Problems to work on:
1. Can you reproduce word for word the passage of the big data article between "These aren't the" and "abandoning all hope.", inclusive?
2. Answer these questions about the big data article:
(a) In the AtScale survey, roughly what percentage of respondents reported clusters of more than 100 nodes?
(b) What percentage of respondents in that survey plan to run their big data workloads in the cloud going forward?
(c) Who is identified as the AWS product chief?

Reading passage:
··········

These aren't the only areas measured by McKinsey, but they provide a good sampling of big data's impact across a range of industries. To date, that impact has been muted. This brings us to the most significant hole in big data's process: culture. As the report authors describe:

Adapting to an era of data-driven decision making is not always a simple proposition. Some companies have invested heavily in technology but have not yet changed their organizations so they can make the most of these investments. Many are struggling to develop the talent, business processes, and organizational muscle to capture real value from analytics.

Given that people are the primary problem holding up big data's progress, you could be forgiven for abandoning all hope.

Big data's cloudy future

Nonetheless, things may be getting better. For example, in a recent AtScale survey of more than 2,500 data professionals across 1,400 companies and 77 countries, roughly 20 percent of respondents reported clusters of more than 100 nodes, a full 74 percent of which are in production. This represents double-digit year-over-year growth.

It's even more encouraging to see where these nodes are running, which probably accounts for the increase in success rates. According to the same survey, more than half of respondents run their big data workloads in the cloud today and 72 percent plan to do so going forward. This aligns with anecdotal data from Gartner that interest in data lakes has mushroomed along with a propensity to build those lakes in public clouds.

This makes sense. Given that the very nature of data science -- asking questions of our data to glean insight -- requires a flexible approach, the infrastructure powering our big data workloads needs to enable this flexibility. In an interview, AWS product chief Matt Wood makes it clear that because "your resource mix is continually evolving, if you buy infrastructure it's almost immediately irrelevant to your business because it's frozen in time."

Infrastructure elasticity is imperative to successful big data projects. Apparently more and more enterprises got this memo and are building accordingly. Perhaps not surprising, this shift in culture isn't happening top-down; rather, it's a bottom-up, developer-driven phenomenon.

What should enterprises do? Ironically, it's more a matter of what they shouldn't do: obstruct developers. In short, the best way to ensure an enterprise gets the most from its data is to get out of the way of its developers. They're already taking advantage of the latest and greatest big data technologies in the cloud.

··········

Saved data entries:

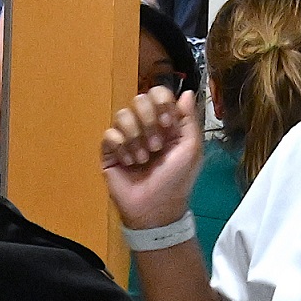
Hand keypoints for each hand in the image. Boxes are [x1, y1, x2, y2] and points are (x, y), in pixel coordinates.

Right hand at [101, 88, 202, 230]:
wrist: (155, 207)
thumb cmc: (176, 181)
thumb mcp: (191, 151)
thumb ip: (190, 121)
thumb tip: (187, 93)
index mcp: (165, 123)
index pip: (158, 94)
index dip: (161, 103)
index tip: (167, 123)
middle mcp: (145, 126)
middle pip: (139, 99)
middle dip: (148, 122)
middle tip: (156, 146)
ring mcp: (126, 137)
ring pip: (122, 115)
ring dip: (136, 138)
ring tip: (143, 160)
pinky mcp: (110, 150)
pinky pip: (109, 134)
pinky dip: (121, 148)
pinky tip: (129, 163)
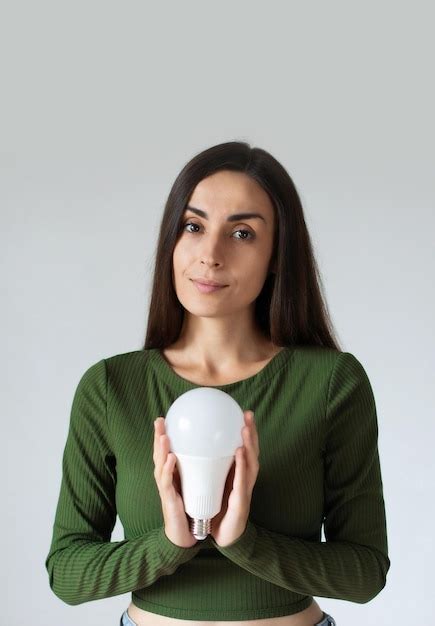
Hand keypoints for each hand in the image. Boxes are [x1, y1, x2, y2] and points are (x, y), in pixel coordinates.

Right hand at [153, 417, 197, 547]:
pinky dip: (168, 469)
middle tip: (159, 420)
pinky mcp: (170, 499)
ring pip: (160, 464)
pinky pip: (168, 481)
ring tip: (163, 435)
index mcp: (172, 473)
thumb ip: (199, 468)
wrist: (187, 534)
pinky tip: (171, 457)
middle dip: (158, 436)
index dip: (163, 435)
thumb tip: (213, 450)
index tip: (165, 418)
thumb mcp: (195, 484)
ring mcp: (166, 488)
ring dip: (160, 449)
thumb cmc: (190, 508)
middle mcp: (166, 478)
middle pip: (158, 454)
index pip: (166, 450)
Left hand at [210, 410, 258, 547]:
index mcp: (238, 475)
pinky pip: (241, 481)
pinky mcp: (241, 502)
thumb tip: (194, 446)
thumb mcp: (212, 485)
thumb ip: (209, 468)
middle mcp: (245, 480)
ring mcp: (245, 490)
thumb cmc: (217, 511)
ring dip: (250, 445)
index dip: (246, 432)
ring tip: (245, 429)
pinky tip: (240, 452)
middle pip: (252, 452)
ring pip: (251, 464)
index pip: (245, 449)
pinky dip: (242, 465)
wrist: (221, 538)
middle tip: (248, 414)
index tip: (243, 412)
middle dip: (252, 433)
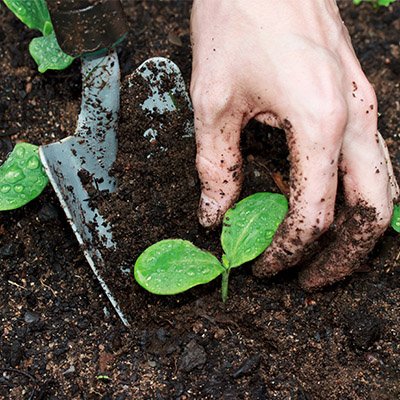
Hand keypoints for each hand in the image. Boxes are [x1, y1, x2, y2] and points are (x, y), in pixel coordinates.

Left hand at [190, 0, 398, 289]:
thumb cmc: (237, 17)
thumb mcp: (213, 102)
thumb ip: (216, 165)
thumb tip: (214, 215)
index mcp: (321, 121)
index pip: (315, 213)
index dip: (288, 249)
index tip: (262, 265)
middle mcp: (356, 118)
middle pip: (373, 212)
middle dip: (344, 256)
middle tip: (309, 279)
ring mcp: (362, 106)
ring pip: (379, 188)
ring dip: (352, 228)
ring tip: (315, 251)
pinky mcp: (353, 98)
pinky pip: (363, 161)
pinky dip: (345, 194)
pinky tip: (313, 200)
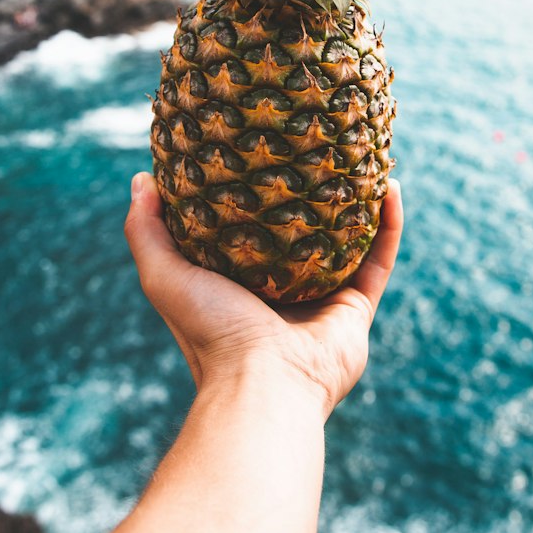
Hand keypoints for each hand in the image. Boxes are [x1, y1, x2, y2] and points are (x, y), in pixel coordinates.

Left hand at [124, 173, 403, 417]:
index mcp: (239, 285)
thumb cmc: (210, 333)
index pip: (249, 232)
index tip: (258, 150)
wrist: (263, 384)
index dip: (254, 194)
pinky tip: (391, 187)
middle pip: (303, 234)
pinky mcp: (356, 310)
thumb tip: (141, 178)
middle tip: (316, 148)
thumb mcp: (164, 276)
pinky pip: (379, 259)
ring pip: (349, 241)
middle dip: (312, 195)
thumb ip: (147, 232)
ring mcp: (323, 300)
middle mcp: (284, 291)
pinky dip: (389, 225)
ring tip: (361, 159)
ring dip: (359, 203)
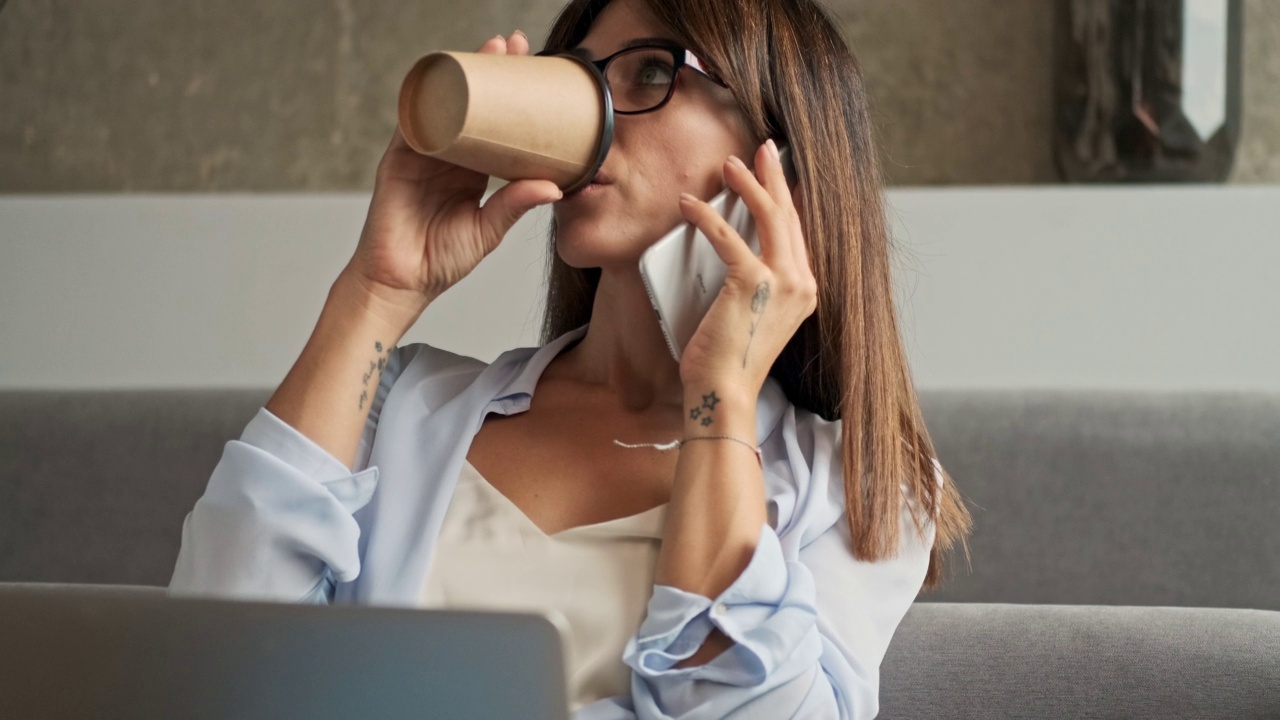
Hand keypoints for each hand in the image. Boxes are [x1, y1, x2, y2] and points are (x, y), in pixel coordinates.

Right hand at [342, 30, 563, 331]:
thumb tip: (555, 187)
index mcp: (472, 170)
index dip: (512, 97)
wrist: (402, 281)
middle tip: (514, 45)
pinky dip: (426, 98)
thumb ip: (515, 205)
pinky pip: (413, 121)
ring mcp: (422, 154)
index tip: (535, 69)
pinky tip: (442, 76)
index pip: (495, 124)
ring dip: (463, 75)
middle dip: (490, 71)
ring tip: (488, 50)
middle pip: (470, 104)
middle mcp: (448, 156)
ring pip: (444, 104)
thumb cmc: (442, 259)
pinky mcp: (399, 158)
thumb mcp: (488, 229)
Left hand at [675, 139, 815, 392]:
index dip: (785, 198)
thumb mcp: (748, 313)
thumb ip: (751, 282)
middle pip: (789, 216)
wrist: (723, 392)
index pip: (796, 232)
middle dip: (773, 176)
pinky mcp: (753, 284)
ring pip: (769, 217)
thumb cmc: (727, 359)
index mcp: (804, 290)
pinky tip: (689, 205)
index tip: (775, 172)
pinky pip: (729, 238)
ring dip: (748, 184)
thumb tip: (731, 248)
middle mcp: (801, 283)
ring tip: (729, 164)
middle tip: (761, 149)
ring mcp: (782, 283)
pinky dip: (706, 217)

··········

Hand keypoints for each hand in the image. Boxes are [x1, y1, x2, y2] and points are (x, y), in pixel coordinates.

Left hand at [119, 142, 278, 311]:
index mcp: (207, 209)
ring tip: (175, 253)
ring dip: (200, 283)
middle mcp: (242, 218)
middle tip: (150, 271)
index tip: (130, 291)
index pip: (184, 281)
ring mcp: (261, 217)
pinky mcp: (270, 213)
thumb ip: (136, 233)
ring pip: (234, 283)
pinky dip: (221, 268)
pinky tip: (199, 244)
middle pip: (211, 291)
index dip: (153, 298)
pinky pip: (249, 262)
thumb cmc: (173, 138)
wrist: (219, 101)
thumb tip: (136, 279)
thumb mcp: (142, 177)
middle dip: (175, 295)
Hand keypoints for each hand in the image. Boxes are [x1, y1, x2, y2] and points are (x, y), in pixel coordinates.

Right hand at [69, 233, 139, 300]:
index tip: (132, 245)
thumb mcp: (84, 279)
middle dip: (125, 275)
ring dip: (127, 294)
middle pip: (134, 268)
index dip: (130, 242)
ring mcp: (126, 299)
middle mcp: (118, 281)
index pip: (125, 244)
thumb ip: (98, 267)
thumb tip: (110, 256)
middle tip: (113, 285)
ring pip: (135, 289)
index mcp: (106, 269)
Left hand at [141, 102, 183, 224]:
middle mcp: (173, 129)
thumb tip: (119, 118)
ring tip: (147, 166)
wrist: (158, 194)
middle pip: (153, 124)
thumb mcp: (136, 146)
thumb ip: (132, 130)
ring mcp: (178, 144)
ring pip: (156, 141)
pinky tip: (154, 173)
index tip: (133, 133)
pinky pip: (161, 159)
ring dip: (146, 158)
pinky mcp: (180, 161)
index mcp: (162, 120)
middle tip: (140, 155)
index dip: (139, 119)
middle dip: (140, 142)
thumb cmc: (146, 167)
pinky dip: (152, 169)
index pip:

··········

Problem solutions:
1.
These aren't the only areas measured by McKinsey, but they provide a good sampling of big data's impact across a range of industries. To date, that impact has been muted. This brings us to the most significant hole in big data's process: culture. As the report authors describe:

Adapting to an era of data-driven decision making is not always a simple proposition. Some companies have invested heavily in technology but have not yet changed their organizations so they can make the most of these investments. Many are struggling to develop the talent, business processes, and organizational muscle to capture real value from analytics.

Given that people are the primary problem holding up big data's progress, you could be forgiven for abandoning all hope.

2.
(a) Roughly 20 percent
(b) 72 percent
(c) Matt Wood